╭─ EXTRACTED ENTRIES

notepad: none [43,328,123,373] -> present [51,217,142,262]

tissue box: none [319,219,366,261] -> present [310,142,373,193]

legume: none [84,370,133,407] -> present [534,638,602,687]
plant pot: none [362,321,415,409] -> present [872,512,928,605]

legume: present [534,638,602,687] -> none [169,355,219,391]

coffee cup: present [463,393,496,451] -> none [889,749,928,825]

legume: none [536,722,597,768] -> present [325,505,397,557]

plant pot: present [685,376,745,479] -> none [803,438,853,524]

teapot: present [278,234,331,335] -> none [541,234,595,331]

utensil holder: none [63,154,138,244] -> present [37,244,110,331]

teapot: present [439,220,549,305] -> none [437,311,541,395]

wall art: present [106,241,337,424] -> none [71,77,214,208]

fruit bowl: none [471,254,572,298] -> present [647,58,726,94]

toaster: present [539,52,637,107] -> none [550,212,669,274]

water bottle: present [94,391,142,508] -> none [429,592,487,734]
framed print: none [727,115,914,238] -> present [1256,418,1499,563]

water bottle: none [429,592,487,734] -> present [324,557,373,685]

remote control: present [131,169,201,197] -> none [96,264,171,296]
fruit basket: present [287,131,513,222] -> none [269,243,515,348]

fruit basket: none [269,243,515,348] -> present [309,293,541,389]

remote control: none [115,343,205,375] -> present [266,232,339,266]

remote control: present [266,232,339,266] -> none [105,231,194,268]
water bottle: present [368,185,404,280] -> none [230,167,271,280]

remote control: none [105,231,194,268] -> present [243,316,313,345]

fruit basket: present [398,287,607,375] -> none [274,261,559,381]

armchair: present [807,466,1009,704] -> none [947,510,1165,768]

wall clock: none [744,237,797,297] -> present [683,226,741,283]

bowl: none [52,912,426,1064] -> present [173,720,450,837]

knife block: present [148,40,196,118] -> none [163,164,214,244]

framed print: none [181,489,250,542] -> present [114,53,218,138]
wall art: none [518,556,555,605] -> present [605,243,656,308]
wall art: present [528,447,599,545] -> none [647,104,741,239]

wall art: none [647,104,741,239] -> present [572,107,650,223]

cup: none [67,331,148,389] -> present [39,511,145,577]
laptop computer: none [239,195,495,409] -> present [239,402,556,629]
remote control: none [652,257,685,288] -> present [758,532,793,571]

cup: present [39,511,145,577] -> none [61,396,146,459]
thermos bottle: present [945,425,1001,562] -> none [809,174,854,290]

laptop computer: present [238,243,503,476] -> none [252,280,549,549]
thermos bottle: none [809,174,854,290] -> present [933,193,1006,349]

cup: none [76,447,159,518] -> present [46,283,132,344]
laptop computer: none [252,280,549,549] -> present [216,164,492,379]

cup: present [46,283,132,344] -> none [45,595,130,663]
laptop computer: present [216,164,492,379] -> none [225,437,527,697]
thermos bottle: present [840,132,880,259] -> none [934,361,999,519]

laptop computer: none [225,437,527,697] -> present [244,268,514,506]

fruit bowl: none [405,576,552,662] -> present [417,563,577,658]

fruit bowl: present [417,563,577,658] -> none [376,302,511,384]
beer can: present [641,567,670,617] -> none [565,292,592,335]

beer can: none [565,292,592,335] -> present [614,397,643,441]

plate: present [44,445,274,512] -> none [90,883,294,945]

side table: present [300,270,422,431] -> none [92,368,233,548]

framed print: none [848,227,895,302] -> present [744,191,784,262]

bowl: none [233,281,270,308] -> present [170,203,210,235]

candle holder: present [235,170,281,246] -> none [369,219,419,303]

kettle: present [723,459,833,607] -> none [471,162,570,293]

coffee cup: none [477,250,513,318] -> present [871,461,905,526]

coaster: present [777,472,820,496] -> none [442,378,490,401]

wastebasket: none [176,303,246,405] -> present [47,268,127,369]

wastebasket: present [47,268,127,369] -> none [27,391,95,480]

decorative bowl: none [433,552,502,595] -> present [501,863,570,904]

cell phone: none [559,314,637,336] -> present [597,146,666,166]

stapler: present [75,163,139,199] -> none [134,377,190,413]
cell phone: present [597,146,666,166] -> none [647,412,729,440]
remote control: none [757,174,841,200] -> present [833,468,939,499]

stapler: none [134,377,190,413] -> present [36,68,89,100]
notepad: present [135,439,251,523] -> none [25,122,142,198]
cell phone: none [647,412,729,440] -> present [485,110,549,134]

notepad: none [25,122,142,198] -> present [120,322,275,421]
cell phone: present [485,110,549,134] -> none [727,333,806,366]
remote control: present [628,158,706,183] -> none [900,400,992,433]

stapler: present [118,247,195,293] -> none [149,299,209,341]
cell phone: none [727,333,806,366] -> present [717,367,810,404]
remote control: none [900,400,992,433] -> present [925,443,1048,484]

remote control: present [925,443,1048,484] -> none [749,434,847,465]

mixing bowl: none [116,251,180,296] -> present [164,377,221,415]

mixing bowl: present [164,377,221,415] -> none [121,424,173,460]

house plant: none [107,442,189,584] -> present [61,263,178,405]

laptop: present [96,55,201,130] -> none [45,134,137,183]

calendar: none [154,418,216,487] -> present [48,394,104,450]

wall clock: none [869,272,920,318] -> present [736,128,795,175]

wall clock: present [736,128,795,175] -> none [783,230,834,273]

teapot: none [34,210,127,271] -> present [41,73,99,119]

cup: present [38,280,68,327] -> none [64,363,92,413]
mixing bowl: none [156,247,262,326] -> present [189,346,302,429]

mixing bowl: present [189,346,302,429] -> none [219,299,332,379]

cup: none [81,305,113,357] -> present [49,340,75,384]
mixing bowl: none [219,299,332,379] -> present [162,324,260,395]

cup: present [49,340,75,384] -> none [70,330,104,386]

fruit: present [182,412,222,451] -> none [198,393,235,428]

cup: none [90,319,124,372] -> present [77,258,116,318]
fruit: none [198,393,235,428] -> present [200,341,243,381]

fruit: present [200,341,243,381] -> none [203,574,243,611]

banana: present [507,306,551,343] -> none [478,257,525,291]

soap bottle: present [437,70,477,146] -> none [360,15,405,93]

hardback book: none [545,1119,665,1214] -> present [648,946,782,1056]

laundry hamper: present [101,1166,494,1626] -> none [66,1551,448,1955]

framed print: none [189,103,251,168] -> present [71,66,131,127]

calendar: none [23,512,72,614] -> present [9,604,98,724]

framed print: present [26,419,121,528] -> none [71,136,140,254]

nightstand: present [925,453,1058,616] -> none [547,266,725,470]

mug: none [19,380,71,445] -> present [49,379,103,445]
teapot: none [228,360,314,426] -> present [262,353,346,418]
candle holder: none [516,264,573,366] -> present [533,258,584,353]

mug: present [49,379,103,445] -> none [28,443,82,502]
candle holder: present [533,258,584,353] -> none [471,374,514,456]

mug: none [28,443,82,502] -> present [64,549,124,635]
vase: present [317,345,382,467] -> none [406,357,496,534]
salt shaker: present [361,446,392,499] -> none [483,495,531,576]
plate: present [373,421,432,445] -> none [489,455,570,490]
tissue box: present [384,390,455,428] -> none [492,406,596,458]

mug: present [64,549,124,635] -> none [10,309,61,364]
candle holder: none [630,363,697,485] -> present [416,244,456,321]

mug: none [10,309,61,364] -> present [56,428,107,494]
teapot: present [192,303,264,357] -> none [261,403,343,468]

╰─

## EXERCISE OBJECTIVE:
Where the string "tissue" occurs in a line of the material above, copy the whole line.

## ANSWER BOX:
tissue box: none [319,219,366,261] -> present [310,142,373,193]
tissue box: present [384,390,455,428] -> none [492,406,596,458]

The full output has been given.